- Work to do -
- A) Could you pull out, word for word, the part of the article on India's Agni V missile test that starts at the words "It took the" and stops after "such long-range weapons."?
- B) How would the article on India's Agni V missile test continue after its final sentence? Write the next part.
──────── Selected passage ────────
Thursday, 19 April 2012

India tests China Killer long-range ballistic muke missile

The launch makes India part of an elite club with intercontinental nuclear defence capabilites [AFP]

India has test launched its first long-range intercontinental ballistic missile (ICBM), capable of reaching deep into China and as far as Europe, with a scientist at the launch describing the mission as successful.

"It has met all the mission objectives," S P Dash, director of the test range, told the Reuters news agency on Thursday. "It hit the target with very good accuracy."

It took the missile about 20 minutes to hit its target somewhere near Indonesia in the Indian Ocean.


The launch of the Agni V, which can carry nuclear warheads and has a range of 5,000km, thrusts the country into an elite club of nations with intercontinental nuclear capabilities.

Only the UN Security Council permanent members - China, France, Russia, the US and Britain - along with Israel, have such long-range weapons.
──────── Dataset rows ────────
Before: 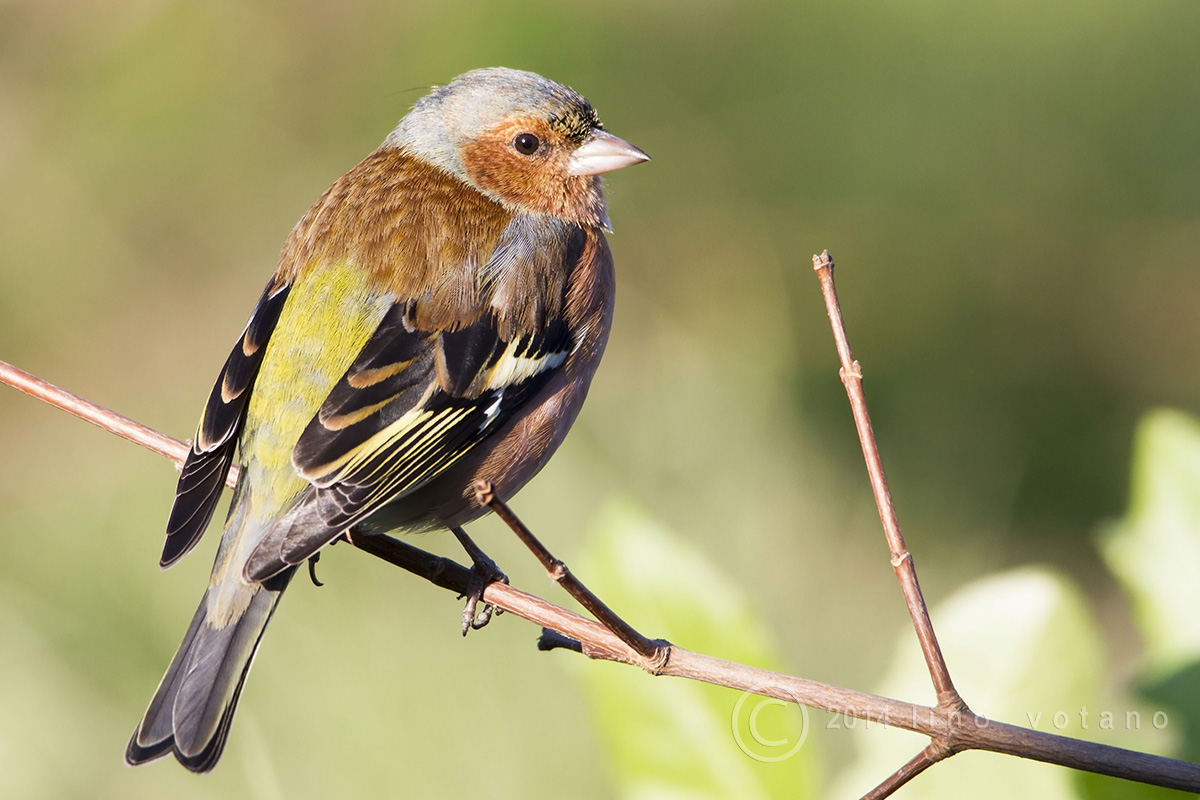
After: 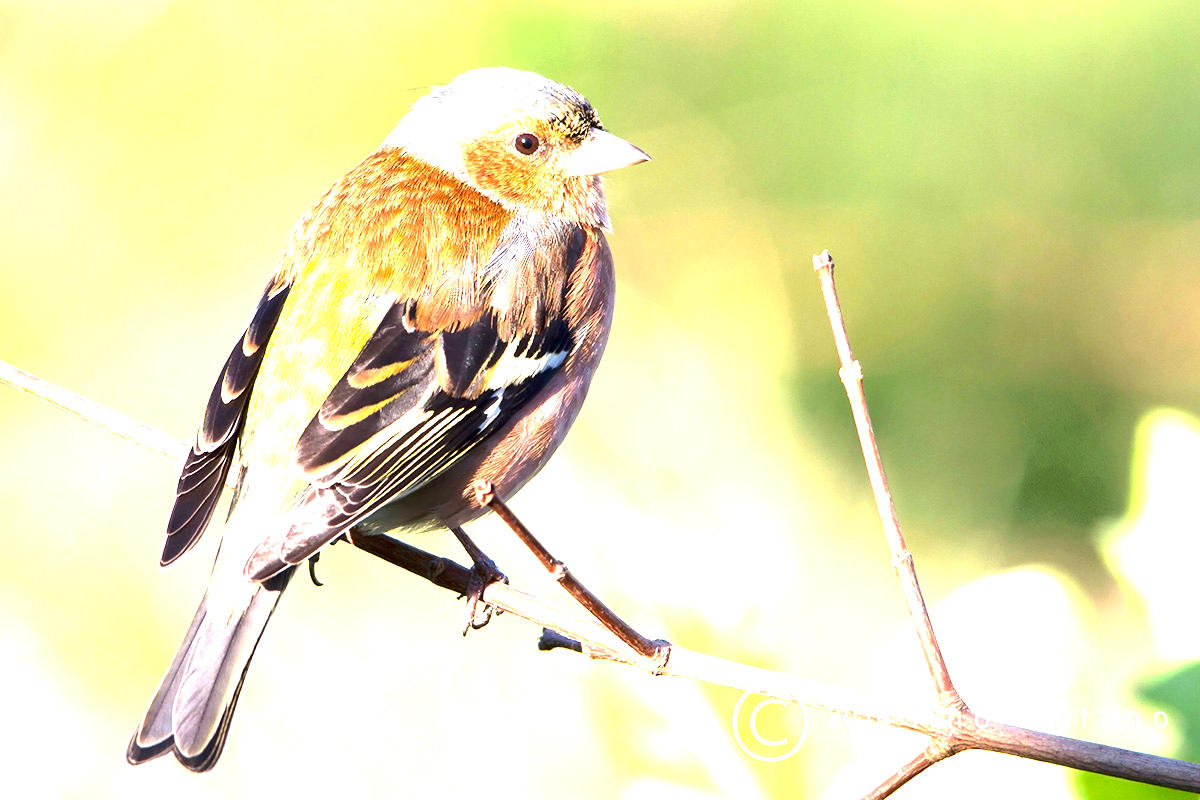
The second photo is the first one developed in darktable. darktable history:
exposure: black level correction 0, exposure 1.905 EV, compensate highlight preservation false
tone curve: curves: ch0 [(0, 0) (0.003, 0.003) (0.011, 0.011) (0.025, 0.024) (0.044, 0.042) (0.069, 0.066) (0.1, 0.095) (0.136, 0.129) (0.177, 0.169) (0.224, 0.214) (0.277, 0.264) (0.335, 0.319) (0.399, 0.38) (0.468, 0.446) (0.543, 0.558) (0.623, 0.636) (0.709, 0.719) (0.801, 0.807) (0.898, 0.901) (1, 1)], color space Lab, independent channels, preserve colors none
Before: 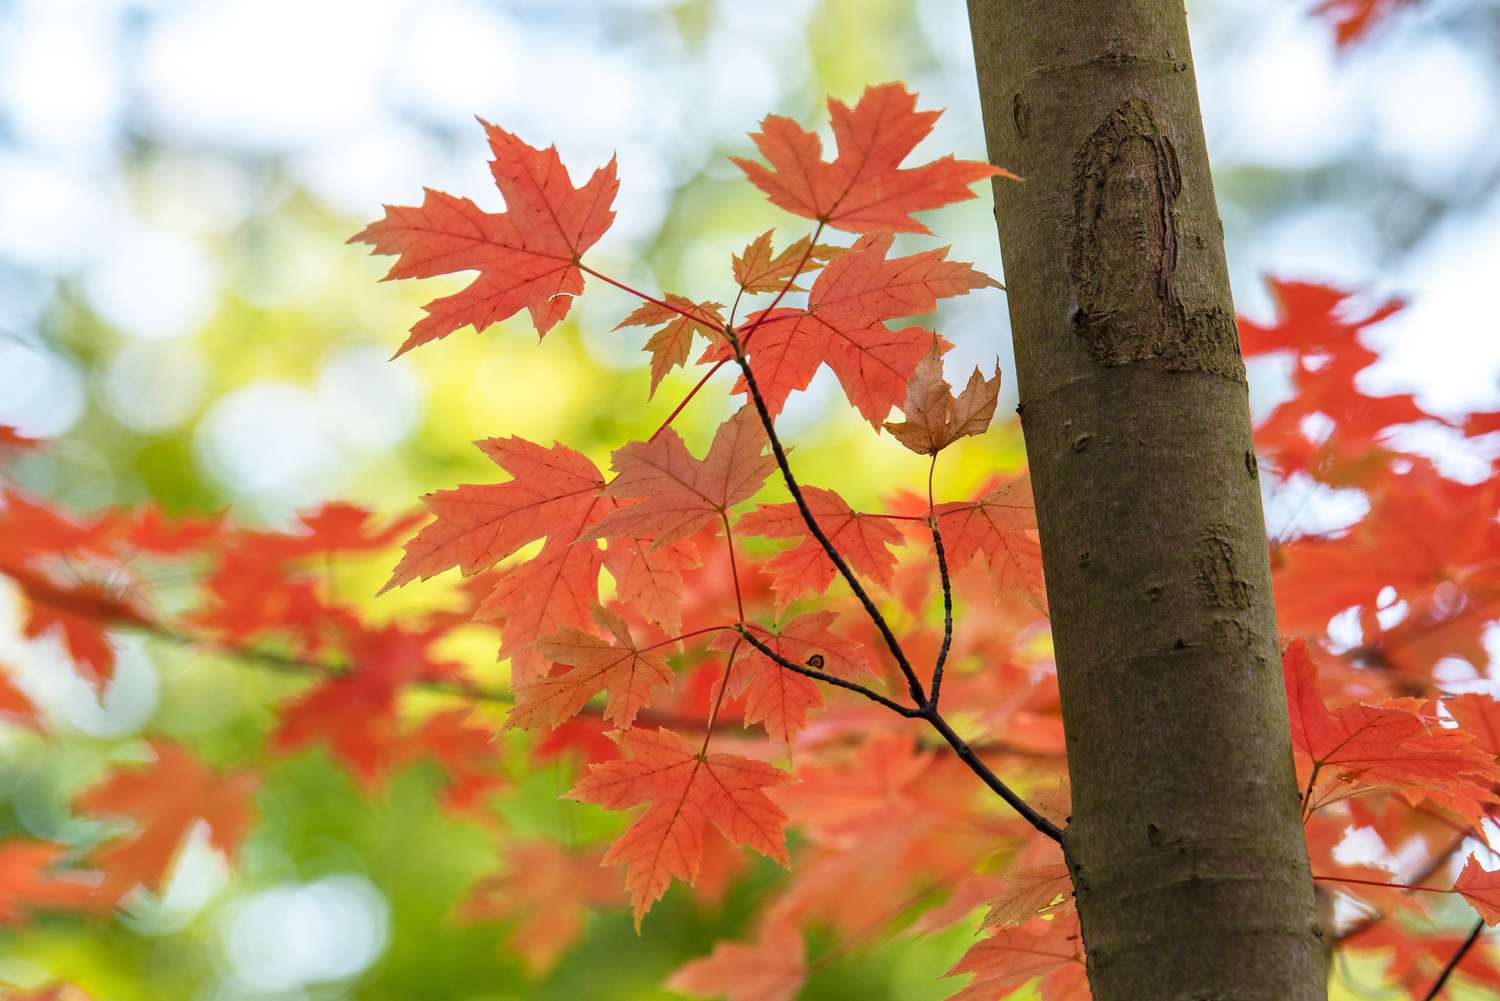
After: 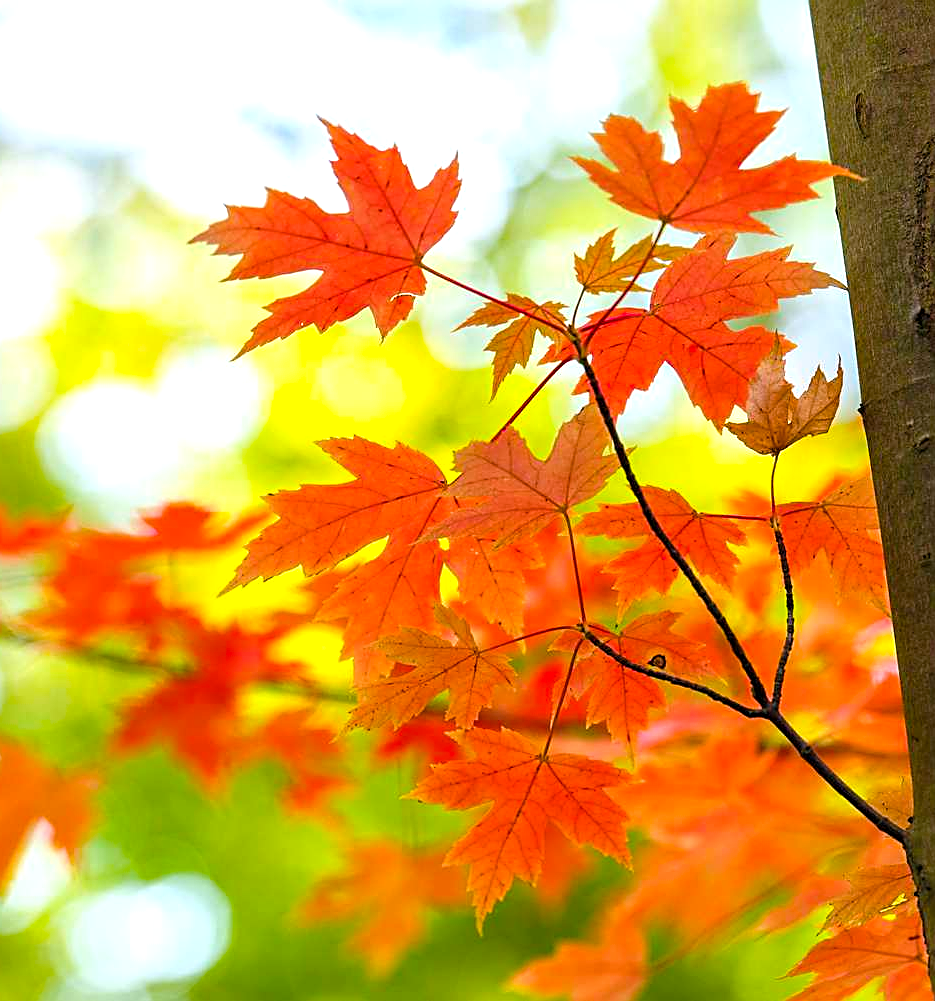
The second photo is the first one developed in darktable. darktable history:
────────
- Answers below -
- A)
It took the missile about 20 minutes to hit its target somewhere near Indonesia in the Indian Ocean.


The launch of the Agni V, which can carry nuclear warheads and has a range of 5,000km, thrusts the country into an elite club of nations with intercontinental nuclear capabilities.

Only the UN Security Council permanent members - China, France, Russia, the US and Britain - along with Israel, have such long-range weapons.

- B)
"The successful launch of Agni V missile is a tribute to the sophistications and commitment to national causes on the part of India's scientific technological community," Manmohan Singh, India's prime minister, said.

Singh said he hoped Indian scientists and technologists would in the future contribute a "lot more to promoting self reliance in defence and other walks of national life".

'Confidence boost'

Al Jazeera's Prerna Suri, reporting from New Delhi, said the launch was "significant because Indian scientists have been working for years to get the programme off the ground".

"It is the most strategic and ambitious programme this country has undertaken in recent years," she said.

"What's important is that this missile has been completely indigenously produced and designed. It's cost the Indian government over $500m to do that."

Harsh Pant, a defence expert at King's College, London, described the launch as a "confidence boost", adding that the mission "signalled India's arrival on the global stage [and] that it deserves to be sitting at the high table".

But Richard Bitzinger, a military specialist at Nanyang Technological University in Hong Kong, told Al Jazeera that India would need to carry out "several more tests" before it could declare Agni V missile operational.

"It's not gonna happen overnight," he said.

The launch came as India nears completion of a nuclear submarine that will increase its ability to launch a counter strike if it were attacked. Delhi insists its nuclear weapons programme is for deterrence only.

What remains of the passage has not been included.